(Source data)
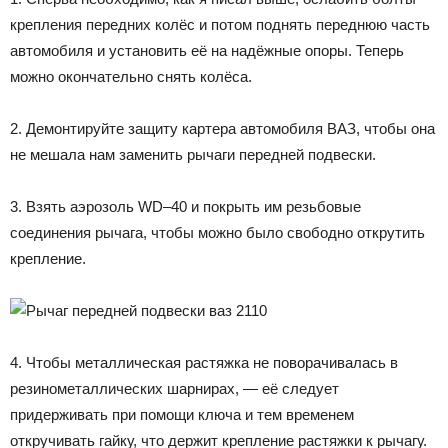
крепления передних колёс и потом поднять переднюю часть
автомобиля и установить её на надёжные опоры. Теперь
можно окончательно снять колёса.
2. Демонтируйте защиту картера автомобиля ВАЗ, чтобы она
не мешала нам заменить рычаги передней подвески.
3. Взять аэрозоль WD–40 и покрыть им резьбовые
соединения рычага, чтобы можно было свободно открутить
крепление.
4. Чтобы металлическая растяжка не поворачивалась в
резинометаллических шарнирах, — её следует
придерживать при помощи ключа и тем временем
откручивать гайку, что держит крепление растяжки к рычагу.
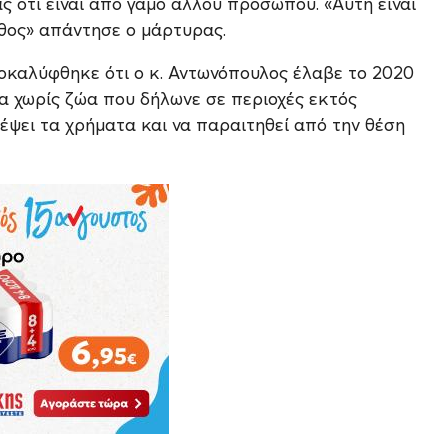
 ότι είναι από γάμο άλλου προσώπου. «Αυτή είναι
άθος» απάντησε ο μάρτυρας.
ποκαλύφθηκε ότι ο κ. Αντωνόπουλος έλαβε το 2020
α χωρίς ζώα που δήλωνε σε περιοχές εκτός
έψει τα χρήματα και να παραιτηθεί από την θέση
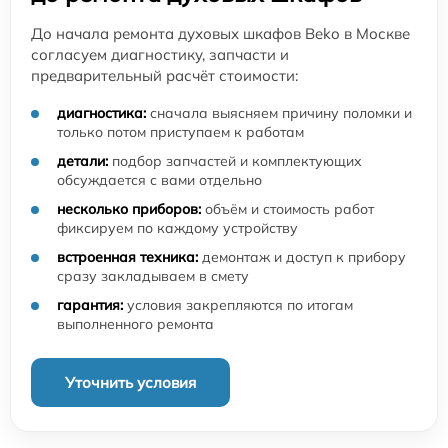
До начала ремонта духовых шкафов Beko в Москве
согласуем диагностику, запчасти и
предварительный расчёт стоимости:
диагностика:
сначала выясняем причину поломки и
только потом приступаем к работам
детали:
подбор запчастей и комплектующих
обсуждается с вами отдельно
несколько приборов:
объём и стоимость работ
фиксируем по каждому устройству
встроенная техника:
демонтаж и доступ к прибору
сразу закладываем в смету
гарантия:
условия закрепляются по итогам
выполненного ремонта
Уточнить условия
---
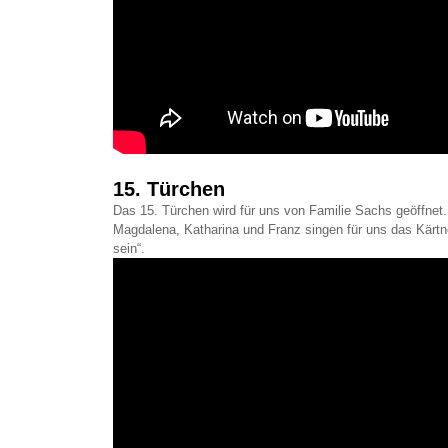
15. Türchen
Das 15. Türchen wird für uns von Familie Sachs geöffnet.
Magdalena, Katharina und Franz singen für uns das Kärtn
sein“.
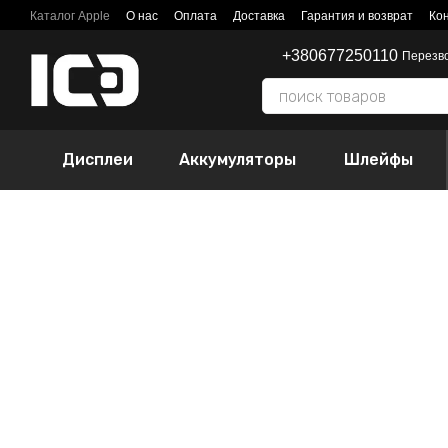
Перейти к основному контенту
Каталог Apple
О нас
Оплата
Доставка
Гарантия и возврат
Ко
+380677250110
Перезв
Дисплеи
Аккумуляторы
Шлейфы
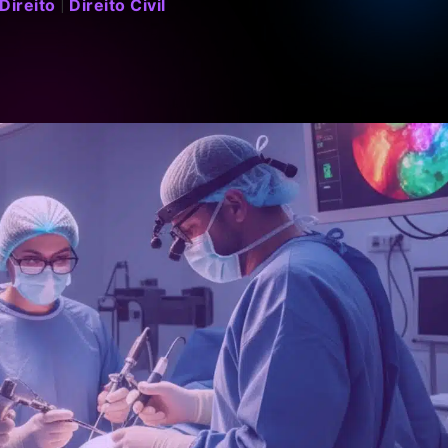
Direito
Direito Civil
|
* * *
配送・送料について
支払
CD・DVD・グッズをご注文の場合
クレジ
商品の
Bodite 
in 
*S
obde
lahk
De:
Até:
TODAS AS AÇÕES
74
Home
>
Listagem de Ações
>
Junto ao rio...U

**EXERCISE**
Give again exactly, and only, the lines above starting at the one with "сразу закладываем в смету" and ending at the one with "Уточнить условия".

**TASK ANSWER**
сразу закладываем в смету
гарантия:
условия закрепляются по итогам
выполненного ремонта
Уточнить условия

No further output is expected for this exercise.